Congratulations to Professor Chantelle Sephton who was recently awarded a grant from Innovation Canada for her research, through the John R. Evans Leaders Fund.  At a time of intense international competition, the John R. Evans Leaders Fund (JELF) is a critical strategic investment tool designed to help institutions attract and retain the very best of today’s and tomorrow’s researchers. The John R. Evans Leaders Fund enables a select number of an institution’s excellent researchers to undertake leading-edge research by providing them with the foundational research infrastructure required to be or become leaders in their field.

Lay summary of the grant, titled "Infrastructure For Synaptome Research Platform":

Amyotrophic lateral sclerosis (ALS) and Frontotemporal lobar Dementia (FTLD) are prevalent neurodegenerative diseases.
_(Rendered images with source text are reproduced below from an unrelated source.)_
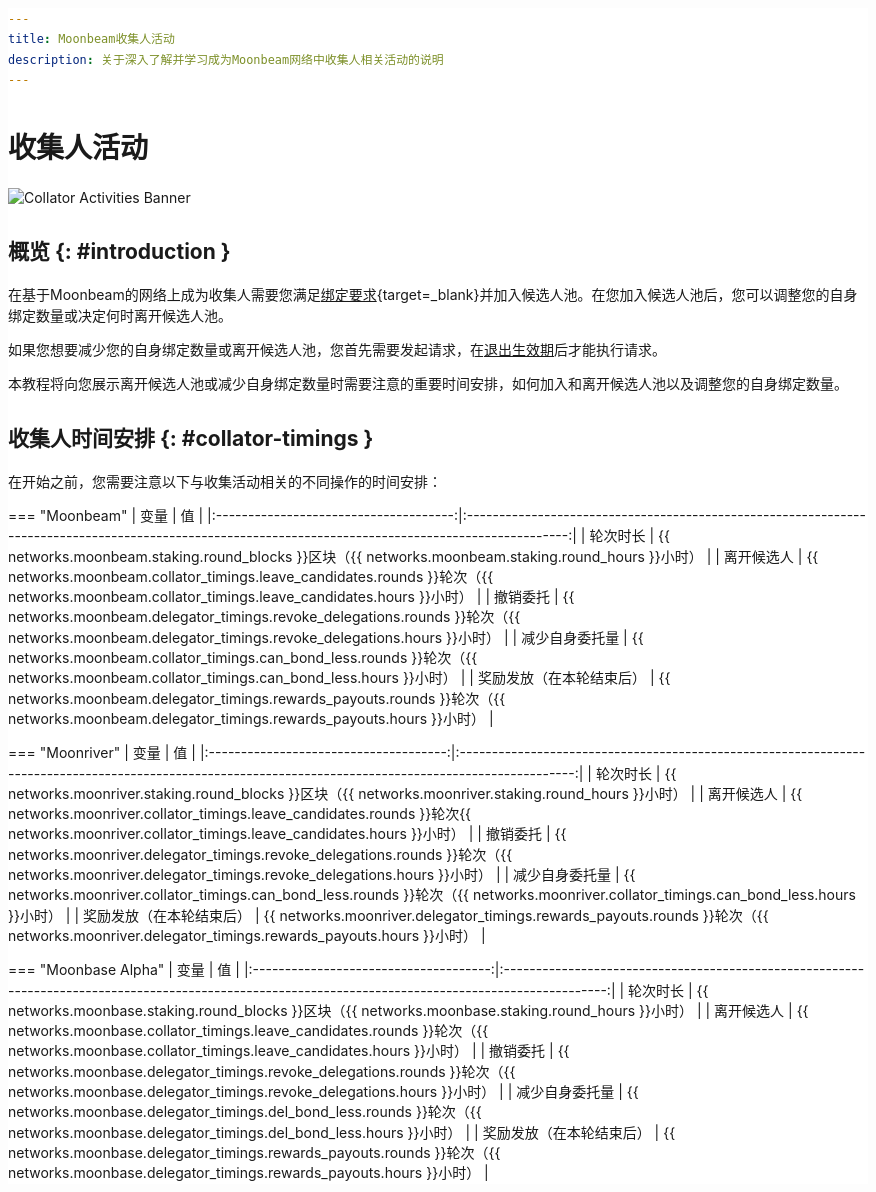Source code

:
 ```yaml
---
title: Moonbeam收集人活动
description: 关于深入了解并学习成为Moonbeam网络中收集人相关活动的说明
---
```


# 收集人活动

![Collator Activities Banner](/images/node-operators/networks/collators/activities/activities-banner.png)

## 概览 {: #introduction }

在基于Moonbeam的网络上成为收集人需要您满足[绑定要求](/node-operators/networks/collators/requirements/#bonding-requirements){target=_blank}并加入候选人池。在您加入候选人池后，您可以调整您的自身绑定数量或决定何时离开候选人池。

如果您想要减少您的自身绑定数量或离开候选人池，您首先需要发起请求，在[退出生效期](#collator-timings)后才能执行请求。

本教程将向您展示离开候选人池或减少自身绑定数量时需要注意的重要时间安排，如何加入和离开候选人池以及调整您的自身绑定数量。

## 收集人时间安排 {: #collator-timings }

在开始之前，您需要注意以下与收集活动相关的不同操作的时间安排：

=== "Moonbeam"
    |               变量                |                                                                         值                                                                         |
    |:-------------------------------------:|:-----------------------------------------------------------------------------------------------------------------------------------------------------:|
    |            轮次时长             |                        {{ networks.moonbeam.staking.round_blocks }}区块（{{ networks.moonbeam.staking.round_hours }}小时）                        |
    |           离开候选人            |    {{ networks.moonbeam.collator_timings.leave_candidates.rounds }}轮次（{{ networks.moonbeam.collator_timings.leave_candidates.hours }}小时）    |
    |           撤销委托           | {{ networks.moonbeam.delegator_timings.revoke_delegations.rounds }}轮次（{{ networks.moonbeam.delegator_timings.revoke_delegations.hours }}小时） |
    |        减少自身委托量         |       {{ networks.moonbeam.collator_timings.can_bond_less.rounds }}轮次（{{ networks.moonbeam.collator_timings.can_bond_less.hours }}小时）       |
    | 奖励发放（在本轮结束后） |    {{ networks.moonbeam.delegator_timings.rewards_payouts.rounds }}轮次（{{ networks.moonbeam.delegator_timings.rewards_payouts.hours }}小时）    |

=== "Moonriver"
    |               变量                |                                                                          值                                                                          |
    |:-------------------------------------:|:-------------------------------------------------------------------------------------------------------------------------------------------------------:|
    |            轮次时长             |                        {{ networks.moonriver.staking.round_blocks }}区块（{{ networks.moonriver.staking.round_hours }}小时）                        |
    |           离开候选人            |    {{ networks.moonriver.collator_timings.leave_candidates.rounds }}轮次{{ networks.moonriver.collator_timings.leave_candidates.hours }}小时）    |
    |           撤销委托           | {{ networks.moonriver.delegator_timings.revoke_delegations.rounds }}轮次（{{ networks.moonriver.delegator_timings.revoke_delegations.hours }}小时） |
    |        减少自身委托量         |       {{ networks.moonriver.collator_timings.can_bond_less.rounds }}轮次（{{ networks.moonriver.collator_timings.can_bond_less.hours }}小时）       |
    | 奖励发放（在本轮结束后） |    {{ networks.moonriver.delegator_timings.rewards_payouts.rounds }}轮次（{{ networks.moonriver.delegator_timings.rewards_payouts.hours }}小时）    |

=== "Moonbase Alpha"
    |               变量                |                                                                         值                                                                         |
    |:-------------------------------------:|:-----------------------------------------------------------------------------------------------------------------------------------------------------:|
    |            轮次时长             |                        {{ networks.moonbase.staking.round_blocks }}区块（{{ networks.moonbase.staking.round_hours }}小时）                        |
    |           离开候选人            |    {{ networks.moonbase.collator_timings.leave_candidates.rounds }}轮次（{{ networks.moonbase.collator_timings.leave_candidates.hours }}小时）    |
    |           撤销委托           | {{ networks.moonbase.delegator_timings.revoke_delegations.rounds }}轮次（{{ networks.moonbase.delegator_timings.revoke_delegations.hours }}小时） |
    |      减少自身委托量      |      {{ networks.moonbase.delegator_timings.del_bond_less.rounds }}轮次（{{ networks.moonbase.delegator_timings.del_bond_less.hours }}小时）      |
    | 奖励发放（在本轮结束后） |    {{ networks.moonbase.delegator_timings.rewards_payouts.rounds }}轮次（{{ networks.moonbase.delegator_timings.rewards_payouts.hours }}小时）    |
There is no cure or effective therapies for those who suffer from ALS and FTLD and what causes these diseases is not understood. Alterations in the production of proteins essential for brain function are relevant to the disease process. RNA binding proteins (regulators of RNA processing into protein) are mutated in patients with ALS and FTLD and found in pathological protein aggregates in neurons. However, we do not know if altered RNA binding protein function would affect the processing of RNA into protein in neurons and trigger neurodegeneration. I will establish the first “Synaptome” research platform in Canada which will allow us to determine how mutations in RNA binding proteins affect the function of neurons and cause neurodegeneration. We will study this using our novel mouse and neuron culture models employing biochemistry and imaging techniques. We will drive the field towards a better understanding of RNA regulation and its role in maintaining healthy neurons. The findings from my research will directly address the root-cause of ALS and FTLD, which will lead to the identification of therapeutic targets for drug design and treatment of neurodegeneration. The long-term impact of my research will be on Canadians who suffer from these diseases and their families, and indirectly on Canadian taxpayers and the healthcare system.